All not lost in Felton’s departure

There’s no sense in berating men’s basketball head coach Dennis Felton for bolting to the University of Georgia. Especially after the Bulldogs laid out 700,000 bones for his services.

Felton is chasing his dream to coach big time college basketball. He’ll do it in one of Division I’s power conferences, in one of the nation’s finest Southern college towns, at a scandal-ridden school whose supporters and administrators will grant Felton a lengthy grace period to lead Georgia back into the Top 25.

Toss in a 75 percent pay raise, and Felton had a deal no young coach could reject.

In a way, Western now offers an equally attractive package. Felton’s five-year rebuilding effort thrust Western hoops into the national spotlight. Young coaches see a tradition-rich program that pays well, goes to the NCAA Tournament and has a history of placing coaches at higher profile schools.

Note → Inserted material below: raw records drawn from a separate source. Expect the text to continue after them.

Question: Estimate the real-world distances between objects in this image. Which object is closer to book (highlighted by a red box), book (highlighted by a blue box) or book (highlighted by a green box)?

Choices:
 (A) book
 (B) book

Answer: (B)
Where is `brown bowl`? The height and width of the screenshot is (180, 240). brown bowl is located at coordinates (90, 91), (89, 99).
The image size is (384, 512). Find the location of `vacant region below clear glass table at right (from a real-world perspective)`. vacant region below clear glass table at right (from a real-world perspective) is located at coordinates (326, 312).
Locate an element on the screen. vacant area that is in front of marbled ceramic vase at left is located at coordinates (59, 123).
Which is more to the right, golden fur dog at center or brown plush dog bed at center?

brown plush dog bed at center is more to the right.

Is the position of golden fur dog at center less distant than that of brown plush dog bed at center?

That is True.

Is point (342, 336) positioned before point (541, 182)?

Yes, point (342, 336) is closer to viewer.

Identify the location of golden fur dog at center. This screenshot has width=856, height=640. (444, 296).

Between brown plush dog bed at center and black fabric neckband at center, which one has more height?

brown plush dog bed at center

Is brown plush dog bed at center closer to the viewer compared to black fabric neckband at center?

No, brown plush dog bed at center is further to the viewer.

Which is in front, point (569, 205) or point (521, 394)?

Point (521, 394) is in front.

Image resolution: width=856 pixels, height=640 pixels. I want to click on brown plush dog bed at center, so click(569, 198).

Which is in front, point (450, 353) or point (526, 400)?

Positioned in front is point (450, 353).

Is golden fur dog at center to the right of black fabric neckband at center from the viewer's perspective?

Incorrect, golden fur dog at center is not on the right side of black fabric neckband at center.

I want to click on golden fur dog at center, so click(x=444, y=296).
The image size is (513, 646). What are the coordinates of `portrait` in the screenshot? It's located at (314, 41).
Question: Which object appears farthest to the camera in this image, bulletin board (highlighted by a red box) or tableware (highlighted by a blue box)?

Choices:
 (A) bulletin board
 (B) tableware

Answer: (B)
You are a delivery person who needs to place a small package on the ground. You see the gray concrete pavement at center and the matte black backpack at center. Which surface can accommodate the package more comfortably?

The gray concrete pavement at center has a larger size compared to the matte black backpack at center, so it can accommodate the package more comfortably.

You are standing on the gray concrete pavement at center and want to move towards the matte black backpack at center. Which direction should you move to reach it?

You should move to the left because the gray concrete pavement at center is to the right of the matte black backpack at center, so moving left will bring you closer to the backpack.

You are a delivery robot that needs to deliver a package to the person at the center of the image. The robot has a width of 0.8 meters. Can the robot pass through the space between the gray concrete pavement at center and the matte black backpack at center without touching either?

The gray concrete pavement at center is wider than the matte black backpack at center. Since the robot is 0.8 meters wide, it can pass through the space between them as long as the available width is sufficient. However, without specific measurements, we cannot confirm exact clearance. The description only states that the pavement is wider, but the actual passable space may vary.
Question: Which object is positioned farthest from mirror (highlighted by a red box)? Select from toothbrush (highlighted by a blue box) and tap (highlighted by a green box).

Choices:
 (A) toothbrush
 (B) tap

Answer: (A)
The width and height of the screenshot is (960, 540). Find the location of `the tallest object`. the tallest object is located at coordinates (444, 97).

And thanks to a brilliant clause in Felton’s contract with Western, the Hilltoppers are guaranteed that which all of the so-called mid-major programs covet: a home-and-home series against a member of a power conference.

While at Western, Felton lamented the difficulty in scheduling games against upper-level programs. He had to leave to do it, but he finally pulled it off. Western will battle Georgia, of the Southeastern Conference, at least four times in a series that must begin within two seasons.

Whoever replaces Felton will take over a program teeming with the potential for sustained success. Not to diminish Felton’s efforts on the Hill, but the new coach’s fresh leadership could guide the Hilltoppers to even greater heights.

In the meantime, congratulations and good luck to Coach Felton. We’ll be anxiously awaiting your return to Diddle Arena, Bulldogs in tow.

But don’t forget those victories over Kentucky and Auburn during your days at Western.

We’ve done pretty well lately against the big, bad SEC.

There’s no reason we can’t add Georgia to that list.

This editorial represents the majority opinion of the Herald’s 10-member board of student editors.